(Information shown):
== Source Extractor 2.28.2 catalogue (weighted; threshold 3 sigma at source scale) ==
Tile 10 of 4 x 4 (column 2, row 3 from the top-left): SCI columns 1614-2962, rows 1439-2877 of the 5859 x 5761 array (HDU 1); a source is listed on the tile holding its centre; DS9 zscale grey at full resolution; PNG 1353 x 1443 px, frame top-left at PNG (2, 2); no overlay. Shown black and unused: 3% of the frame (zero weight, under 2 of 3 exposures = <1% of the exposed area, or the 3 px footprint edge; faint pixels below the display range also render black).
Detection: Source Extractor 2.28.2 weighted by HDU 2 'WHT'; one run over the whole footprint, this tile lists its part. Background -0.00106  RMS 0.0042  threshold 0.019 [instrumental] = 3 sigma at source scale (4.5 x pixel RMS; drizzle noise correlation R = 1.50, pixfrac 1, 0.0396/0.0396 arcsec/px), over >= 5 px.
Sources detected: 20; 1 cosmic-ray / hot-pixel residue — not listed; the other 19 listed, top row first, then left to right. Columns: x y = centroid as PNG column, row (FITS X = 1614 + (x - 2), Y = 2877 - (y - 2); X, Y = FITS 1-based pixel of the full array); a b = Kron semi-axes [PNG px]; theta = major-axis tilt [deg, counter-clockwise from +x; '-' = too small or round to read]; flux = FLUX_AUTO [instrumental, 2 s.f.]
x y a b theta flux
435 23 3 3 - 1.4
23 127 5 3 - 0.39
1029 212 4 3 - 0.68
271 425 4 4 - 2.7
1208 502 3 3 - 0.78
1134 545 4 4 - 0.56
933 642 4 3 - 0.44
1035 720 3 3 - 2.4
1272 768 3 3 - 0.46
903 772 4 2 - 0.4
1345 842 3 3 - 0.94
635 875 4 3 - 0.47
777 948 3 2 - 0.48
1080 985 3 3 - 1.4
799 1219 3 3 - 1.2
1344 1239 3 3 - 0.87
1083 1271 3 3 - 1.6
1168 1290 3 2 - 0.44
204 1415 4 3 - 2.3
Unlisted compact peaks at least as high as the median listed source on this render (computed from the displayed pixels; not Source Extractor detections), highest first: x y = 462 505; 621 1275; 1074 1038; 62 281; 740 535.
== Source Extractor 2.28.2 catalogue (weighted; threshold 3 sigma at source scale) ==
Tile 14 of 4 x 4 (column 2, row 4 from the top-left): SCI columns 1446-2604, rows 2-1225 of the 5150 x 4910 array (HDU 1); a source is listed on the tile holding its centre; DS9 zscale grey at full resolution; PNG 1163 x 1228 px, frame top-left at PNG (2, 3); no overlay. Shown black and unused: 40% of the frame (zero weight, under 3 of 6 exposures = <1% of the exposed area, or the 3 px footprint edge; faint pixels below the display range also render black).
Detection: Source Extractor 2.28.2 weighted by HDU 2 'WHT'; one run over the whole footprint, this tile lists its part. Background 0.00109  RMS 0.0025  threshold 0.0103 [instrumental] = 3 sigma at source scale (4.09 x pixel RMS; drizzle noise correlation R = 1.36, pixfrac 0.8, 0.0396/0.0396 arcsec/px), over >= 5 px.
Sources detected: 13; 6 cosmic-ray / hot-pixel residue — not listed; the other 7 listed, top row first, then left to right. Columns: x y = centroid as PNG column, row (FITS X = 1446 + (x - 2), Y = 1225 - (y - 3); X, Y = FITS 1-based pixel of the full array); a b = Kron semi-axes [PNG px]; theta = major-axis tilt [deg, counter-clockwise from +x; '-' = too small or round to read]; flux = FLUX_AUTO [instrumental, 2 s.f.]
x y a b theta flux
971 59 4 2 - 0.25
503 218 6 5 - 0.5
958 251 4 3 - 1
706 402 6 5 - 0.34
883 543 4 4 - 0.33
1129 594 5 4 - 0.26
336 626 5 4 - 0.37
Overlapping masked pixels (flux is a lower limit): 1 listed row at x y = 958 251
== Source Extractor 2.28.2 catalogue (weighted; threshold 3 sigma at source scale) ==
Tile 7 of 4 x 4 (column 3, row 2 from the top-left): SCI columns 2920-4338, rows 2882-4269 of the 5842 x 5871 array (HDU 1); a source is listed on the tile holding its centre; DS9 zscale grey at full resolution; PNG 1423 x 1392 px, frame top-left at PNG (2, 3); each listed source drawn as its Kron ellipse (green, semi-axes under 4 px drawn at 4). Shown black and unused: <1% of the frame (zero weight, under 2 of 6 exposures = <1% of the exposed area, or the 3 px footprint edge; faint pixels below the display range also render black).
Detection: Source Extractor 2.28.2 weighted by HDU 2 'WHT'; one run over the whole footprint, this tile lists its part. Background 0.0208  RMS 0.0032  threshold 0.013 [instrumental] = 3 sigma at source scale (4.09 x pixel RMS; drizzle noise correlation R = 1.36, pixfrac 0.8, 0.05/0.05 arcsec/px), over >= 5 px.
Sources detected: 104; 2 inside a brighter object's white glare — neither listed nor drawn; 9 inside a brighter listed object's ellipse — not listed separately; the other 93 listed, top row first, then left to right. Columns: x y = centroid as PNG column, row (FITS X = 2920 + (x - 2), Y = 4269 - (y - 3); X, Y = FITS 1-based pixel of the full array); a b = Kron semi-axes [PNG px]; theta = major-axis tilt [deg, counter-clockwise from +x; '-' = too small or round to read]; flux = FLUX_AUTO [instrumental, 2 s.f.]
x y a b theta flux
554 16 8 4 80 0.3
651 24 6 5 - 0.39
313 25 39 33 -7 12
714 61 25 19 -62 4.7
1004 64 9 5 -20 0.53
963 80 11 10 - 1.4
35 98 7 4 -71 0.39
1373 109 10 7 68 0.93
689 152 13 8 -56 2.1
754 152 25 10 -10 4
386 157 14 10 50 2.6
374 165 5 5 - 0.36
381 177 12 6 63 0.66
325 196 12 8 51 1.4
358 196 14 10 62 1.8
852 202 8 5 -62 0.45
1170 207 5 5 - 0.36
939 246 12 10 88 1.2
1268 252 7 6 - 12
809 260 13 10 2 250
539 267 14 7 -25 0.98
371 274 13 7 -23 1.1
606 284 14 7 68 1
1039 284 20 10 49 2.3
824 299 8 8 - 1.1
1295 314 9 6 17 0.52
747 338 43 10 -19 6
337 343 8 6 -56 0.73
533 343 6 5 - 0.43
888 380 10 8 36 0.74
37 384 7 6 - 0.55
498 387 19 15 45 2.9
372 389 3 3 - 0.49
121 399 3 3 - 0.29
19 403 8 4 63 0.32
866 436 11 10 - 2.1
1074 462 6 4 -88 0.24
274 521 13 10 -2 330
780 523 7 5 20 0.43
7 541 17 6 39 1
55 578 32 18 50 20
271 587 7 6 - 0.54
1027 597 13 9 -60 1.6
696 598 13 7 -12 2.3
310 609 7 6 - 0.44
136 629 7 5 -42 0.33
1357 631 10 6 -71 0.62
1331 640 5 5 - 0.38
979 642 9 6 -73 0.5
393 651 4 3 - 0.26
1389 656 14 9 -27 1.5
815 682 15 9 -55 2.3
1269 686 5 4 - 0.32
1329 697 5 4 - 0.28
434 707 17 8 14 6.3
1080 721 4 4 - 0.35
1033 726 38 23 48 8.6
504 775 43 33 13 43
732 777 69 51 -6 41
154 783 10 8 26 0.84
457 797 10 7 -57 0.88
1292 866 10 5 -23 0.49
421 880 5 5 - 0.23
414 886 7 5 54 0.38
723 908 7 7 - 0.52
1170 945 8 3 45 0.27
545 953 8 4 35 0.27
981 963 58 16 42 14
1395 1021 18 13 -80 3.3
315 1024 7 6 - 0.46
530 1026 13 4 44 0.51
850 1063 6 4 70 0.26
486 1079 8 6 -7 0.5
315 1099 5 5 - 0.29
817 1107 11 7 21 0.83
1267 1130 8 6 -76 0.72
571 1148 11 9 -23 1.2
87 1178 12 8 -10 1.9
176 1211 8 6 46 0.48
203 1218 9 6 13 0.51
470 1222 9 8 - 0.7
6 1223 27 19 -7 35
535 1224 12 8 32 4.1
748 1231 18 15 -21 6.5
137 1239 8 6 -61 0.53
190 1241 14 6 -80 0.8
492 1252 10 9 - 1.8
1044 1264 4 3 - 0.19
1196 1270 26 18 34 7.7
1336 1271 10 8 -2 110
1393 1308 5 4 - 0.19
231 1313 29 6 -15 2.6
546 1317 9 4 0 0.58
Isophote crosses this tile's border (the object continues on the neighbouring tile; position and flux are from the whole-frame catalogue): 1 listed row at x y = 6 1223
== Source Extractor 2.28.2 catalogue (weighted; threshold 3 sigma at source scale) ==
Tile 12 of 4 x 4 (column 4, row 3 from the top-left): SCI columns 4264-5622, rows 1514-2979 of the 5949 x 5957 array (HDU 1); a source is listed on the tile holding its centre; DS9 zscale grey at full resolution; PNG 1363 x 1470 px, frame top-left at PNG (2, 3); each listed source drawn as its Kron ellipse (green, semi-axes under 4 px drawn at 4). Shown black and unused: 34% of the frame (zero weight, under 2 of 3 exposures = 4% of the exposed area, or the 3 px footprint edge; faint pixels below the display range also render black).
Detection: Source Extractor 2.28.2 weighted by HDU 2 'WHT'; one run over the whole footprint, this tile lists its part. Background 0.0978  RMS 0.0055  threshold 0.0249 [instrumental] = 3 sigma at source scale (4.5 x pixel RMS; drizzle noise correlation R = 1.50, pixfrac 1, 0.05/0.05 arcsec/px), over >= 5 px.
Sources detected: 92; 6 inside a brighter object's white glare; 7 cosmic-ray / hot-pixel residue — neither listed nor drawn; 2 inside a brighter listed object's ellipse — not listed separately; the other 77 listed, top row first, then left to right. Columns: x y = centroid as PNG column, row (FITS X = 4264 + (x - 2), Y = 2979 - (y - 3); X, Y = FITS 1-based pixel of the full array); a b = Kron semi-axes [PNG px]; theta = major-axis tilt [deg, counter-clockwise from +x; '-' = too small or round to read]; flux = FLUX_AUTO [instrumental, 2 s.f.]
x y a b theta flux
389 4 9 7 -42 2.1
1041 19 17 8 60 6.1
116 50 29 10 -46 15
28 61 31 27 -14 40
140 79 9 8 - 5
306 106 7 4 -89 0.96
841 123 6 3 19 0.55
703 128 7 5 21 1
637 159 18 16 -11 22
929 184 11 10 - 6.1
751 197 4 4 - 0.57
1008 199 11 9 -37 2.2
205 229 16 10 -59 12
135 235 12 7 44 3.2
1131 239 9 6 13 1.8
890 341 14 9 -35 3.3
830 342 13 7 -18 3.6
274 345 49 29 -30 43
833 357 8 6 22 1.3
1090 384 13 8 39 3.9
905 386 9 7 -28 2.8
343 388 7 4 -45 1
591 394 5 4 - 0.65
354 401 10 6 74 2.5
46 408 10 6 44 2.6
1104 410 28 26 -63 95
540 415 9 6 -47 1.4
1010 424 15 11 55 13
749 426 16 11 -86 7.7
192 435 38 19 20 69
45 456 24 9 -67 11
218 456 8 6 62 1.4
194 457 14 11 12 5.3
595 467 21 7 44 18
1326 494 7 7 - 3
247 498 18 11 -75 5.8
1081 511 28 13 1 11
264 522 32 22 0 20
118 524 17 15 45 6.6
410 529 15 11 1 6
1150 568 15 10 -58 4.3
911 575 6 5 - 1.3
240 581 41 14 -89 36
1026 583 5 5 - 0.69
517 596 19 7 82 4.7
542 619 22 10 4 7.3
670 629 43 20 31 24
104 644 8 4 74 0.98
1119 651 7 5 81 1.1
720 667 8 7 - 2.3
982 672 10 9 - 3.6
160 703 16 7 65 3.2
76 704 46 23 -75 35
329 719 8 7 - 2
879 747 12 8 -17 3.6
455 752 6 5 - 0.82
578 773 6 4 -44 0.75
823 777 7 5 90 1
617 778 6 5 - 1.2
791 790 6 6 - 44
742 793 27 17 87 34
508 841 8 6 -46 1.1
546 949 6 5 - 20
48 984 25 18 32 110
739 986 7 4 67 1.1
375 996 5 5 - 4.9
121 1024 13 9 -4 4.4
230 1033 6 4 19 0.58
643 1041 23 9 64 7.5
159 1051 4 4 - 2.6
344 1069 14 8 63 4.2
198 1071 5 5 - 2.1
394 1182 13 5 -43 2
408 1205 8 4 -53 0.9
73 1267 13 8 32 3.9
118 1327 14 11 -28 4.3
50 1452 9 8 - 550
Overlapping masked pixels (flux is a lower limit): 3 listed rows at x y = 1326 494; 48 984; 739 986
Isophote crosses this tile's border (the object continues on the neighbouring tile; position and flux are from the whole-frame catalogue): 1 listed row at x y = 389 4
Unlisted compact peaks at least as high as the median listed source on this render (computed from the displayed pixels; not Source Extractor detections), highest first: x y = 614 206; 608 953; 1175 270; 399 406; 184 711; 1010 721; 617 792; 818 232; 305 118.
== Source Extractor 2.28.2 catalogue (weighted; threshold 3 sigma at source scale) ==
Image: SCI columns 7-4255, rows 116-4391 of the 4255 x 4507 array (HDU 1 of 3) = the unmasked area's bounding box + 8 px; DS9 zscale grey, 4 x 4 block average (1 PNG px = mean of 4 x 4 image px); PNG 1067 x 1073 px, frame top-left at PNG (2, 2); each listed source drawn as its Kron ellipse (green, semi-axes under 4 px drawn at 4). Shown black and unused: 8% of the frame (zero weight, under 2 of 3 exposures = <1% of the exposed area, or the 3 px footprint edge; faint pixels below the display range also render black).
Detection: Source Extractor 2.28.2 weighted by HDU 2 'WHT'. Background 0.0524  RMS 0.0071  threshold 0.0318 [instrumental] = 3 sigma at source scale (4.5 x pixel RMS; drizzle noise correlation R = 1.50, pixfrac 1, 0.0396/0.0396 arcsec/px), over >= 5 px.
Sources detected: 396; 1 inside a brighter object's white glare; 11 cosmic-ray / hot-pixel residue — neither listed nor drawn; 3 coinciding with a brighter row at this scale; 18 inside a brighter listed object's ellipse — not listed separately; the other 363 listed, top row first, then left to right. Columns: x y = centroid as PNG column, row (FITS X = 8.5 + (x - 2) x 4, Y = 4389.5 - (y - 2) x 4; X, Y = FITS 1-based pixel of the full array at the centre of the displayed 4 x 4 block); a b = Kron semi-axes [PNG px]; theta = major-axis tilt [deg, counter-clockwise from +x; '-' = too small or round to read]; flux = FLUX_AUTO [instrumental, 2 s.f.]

(Description of the task): From the records above, copy out every line that contains the word "position". Case counts.

(Result):
Isophote crosses this tile's border (the object continues on the neighbouring tile; position and flux are from the whole-frame catalogue): 1 listed row at x y = 6 1223
Isophote crosses this tile's border (the object continues on the neighbouring tile; position and flux are from the whole-frame catalogue): 1 listed row at x y = 389 4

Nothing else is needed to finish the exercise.